An affiliated company that buys some of NextEra’s renewable projects warned investors in September that high interest rates were hurting its growth prospects, sending NextEra stock down. But NextEra management said on its latest earnings call that it has plenty of capital to fund its growth plans, including by selling tax credits through a new program authorized by the Inflation Reduction Act. Illustrating its resiliency, NextEra reported record bookings in its latest quarter and kept its earnings guidance through 2026.

NextEra’s business selling power through long-term contracts insulates it from most near-term pressures. Analysts have lifted their projections for NextEra’s 2024 earnings, even as they’ve been cutting them for other green names. NextEra nonetheless trades in line with the market today on a price/earnings basis, after historically trading at a 50% premium. The current stock price “offers a significantly attractive entry point,” writes Morgan Stanley analyst Dave Arcaro.
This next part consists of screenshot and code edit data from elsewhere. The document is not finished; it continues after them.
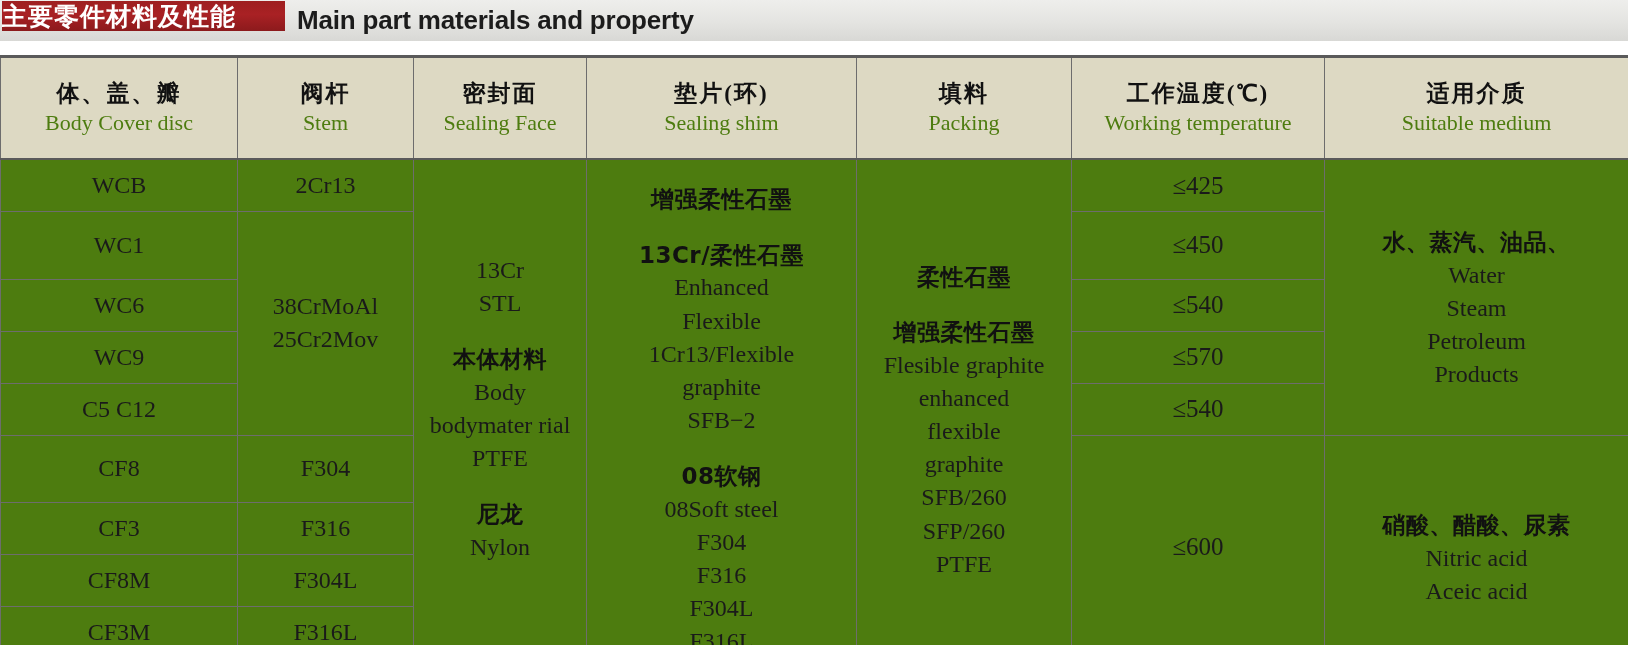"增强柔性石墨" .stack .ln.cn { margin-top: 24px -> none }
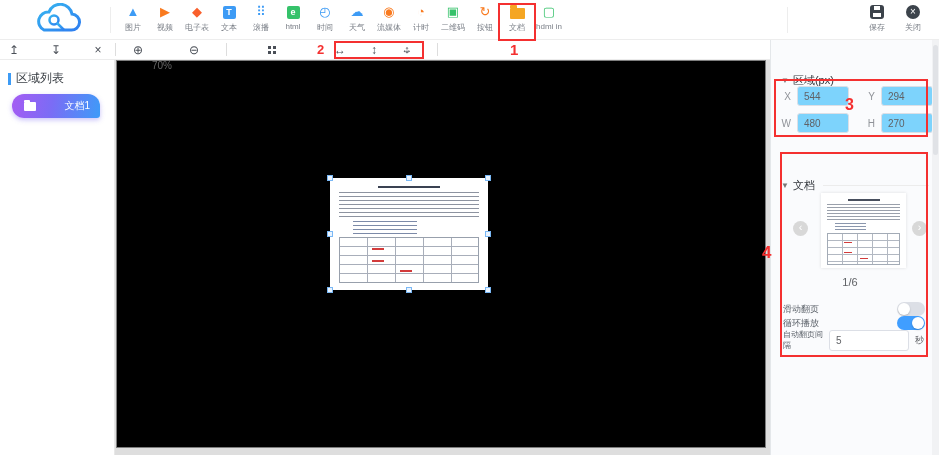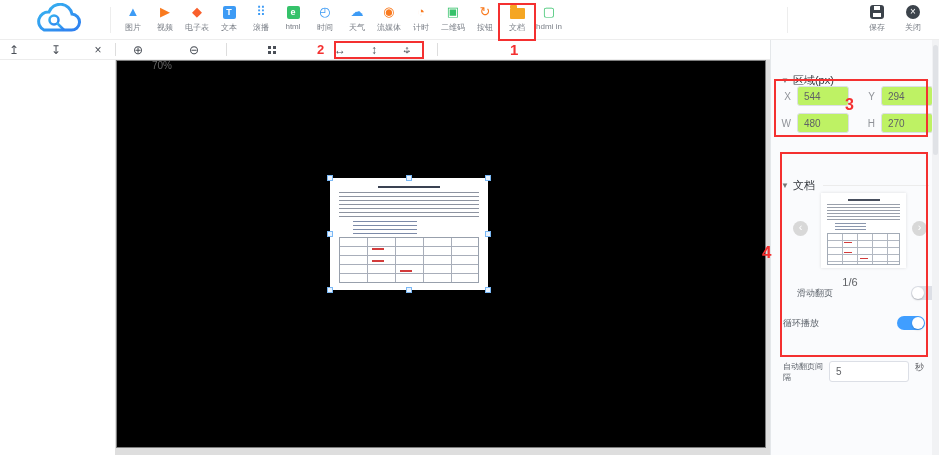"区域列表" aside.leftpanel { html: none -> <aside> <div> <span></span> <span>区域列表</span> </div> <div> <span></span> <span>文档1</span> </div> </aside> }
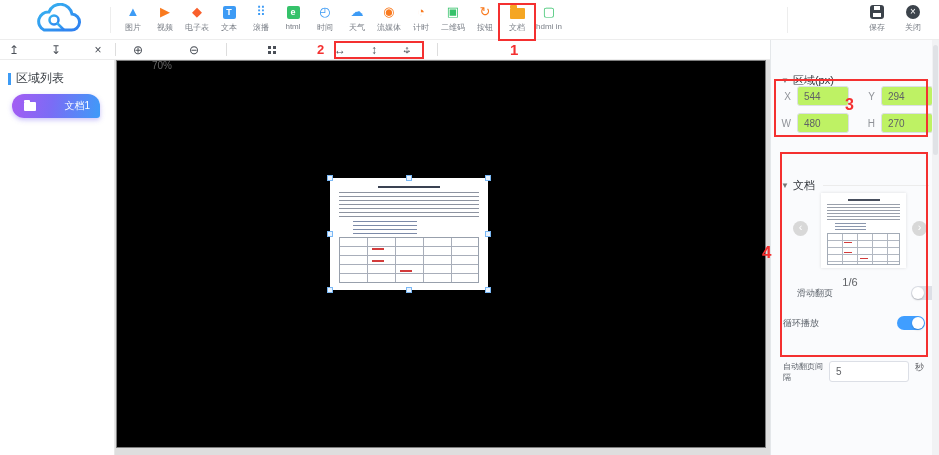"544" .finput { background: #bef264 -> #7dd3fc }
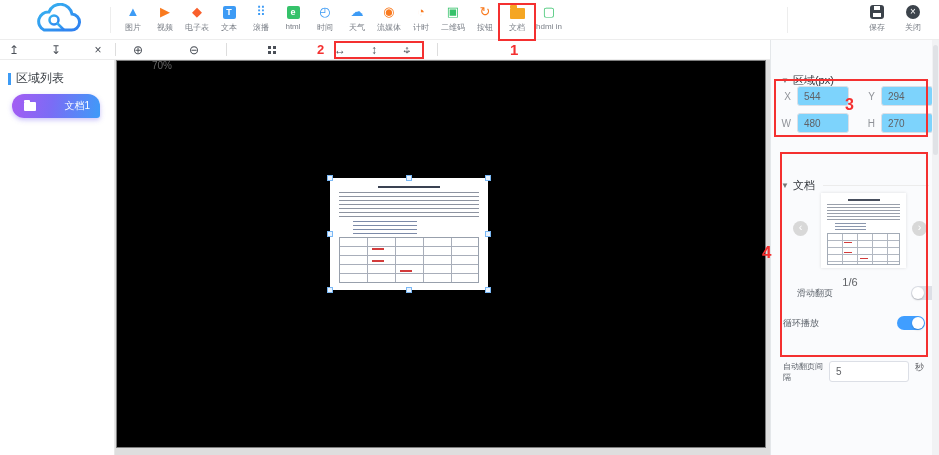"滑动翻页" .tg1 { margin-left: 14px -> none; top: 246px -> 262px }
He thinks that shares could rise to $79 from a recent $59.

Then there is AES, a Virginia utility that also builds large renewable-power projects across the country. Its stock has fallen 42% this year, but its growth trajectory remains intact. Analysts have reduced their 2024 earnings estimates by only 2% this year, and the company just reaffirmed its 7% to 9% earnings growth guidance through 2025. AES has made inroads in states with aggressive climate policies like New York, where it is the largest owner-operator of renewable assets and just won 1.2 gigawatts worth of new contracts last month. Arcaro thinks the stock could rise to $26 from a recent $16.

It will not take a magic trick for clean-energy stocks to rise again. Some combination of falling interest rates and better supply chains could go a long way. If those factors come together in 2024, clean energy once again could be riding high.